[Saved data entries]
*** Block opens ***
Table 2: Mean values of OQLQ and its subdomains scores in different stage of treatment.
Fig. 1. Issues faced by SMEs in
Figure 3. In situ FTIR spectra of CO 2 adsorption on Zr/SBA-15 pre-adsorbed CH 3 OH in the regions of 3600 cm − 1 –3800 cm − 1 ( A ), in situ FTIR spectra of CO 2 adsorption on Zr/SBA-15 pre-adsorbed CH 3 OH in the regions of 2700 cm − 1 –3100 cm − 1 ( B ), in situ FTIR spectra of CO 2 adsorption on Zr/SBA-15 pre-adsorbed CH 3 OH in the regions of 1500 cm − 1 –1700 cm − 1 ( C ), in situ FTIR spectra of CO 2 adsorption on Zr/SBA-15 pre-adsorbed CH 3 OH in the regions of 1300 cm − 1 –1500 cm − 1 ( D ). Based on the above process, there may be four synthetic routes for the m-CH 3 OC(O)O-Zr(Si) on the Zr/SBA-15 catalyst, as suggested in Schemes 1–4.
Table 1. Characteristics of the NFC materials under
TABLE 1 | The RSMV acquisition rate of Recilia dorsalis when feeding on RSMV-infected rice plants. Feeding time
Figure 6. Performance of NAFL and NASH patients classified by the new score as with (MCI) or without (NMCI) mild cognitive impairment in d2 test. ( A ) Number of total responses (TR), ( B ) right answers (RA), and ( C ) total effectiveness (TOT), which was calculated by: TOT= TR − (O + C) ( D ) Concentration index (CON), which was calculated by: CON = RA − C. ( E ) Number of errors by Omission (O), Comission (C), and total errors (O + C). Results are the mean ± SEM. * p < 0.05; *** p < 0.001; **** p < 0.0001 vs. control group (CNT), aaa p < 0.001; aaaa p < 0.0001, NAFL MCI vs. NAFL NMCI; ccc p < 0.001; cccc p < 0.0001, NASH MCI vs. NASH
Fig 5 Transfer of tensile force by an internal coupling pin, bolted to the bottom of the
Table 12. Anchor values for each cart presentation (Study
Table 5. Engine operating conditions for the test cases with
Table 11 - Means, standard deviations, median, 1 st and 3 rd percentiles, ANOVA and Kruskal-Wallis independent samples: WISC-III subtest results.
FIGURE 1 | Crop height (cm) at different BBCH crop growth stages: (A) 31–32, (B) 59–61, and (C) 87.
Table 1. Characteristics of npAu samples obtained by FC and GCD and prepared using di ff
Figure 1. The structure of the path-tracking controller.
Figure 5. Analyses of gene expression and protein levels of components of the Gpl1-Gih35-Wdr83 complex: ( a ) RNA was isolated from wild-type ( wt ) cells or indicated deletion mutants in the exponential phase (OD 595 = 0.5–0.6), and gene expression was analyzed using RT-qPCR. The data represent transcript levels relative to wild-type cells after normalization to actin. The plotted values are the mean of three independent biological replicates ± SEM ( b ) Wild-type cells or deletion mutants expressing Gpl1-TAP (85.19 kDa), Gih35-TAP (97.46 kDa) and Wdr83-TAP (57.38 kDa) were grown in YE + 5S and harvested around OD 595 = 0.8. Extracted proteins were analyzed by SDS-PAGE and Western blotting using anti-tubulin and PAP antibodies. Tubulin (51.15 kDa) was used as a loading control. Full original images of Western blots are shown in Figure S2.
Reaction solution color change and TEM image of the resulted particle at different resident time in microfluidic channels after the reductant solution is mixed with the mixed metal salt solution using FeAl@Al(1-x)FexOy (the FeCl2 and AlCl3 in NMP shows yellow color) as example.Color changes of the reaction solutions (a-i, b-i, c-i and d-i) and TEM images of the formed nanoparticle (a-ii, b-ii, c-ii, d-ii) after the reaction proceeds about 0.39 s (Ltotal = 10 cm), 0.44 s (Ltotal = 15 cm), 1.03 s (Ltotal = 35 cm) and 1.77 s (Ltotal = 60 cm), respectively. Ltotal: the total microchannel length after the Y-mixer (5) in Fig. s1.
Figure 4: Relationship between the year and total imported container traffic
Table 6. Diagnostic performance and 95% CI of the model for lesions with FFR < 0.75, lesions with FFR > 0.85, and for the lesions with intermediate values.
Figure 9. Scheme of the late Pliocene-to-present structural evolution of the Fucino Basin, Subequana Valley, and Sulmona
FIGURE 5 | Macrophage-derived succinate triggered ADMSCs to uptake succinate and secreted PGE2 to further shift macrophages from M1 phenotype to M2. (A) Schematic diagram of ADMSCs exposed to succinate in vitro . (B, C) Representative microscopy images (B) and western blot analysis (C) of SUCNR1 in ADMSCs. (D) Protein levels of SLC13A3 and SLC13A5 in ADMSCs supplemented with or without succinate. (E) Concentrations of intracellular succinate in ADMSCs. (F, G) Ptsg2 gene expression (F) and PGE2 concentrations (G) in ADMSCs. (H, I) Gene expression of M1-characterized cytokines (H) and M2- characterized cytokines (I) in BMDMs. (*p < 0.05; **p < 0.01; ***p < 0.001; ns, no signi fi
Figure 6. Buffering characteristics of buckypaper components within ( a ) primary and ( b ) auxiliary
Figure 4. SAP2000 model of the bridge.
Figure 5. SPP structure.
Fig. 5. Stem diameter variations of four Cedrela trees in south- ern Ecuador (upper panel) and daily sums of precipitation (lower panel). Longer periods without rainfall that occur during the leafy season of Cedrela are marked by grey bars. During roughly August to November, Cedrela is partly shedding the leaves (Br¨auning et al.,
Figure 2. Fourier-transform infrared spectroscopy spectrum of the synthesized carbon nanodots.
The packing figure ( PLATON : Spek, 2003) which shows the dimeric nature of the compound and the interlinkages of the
*** Block closes ***
» WHAT YOU HAVE TO DO:
When a line of the data above holds the string "structure", count it, and reply with the resulting number only.

» PROBLEM SOLUTION:
2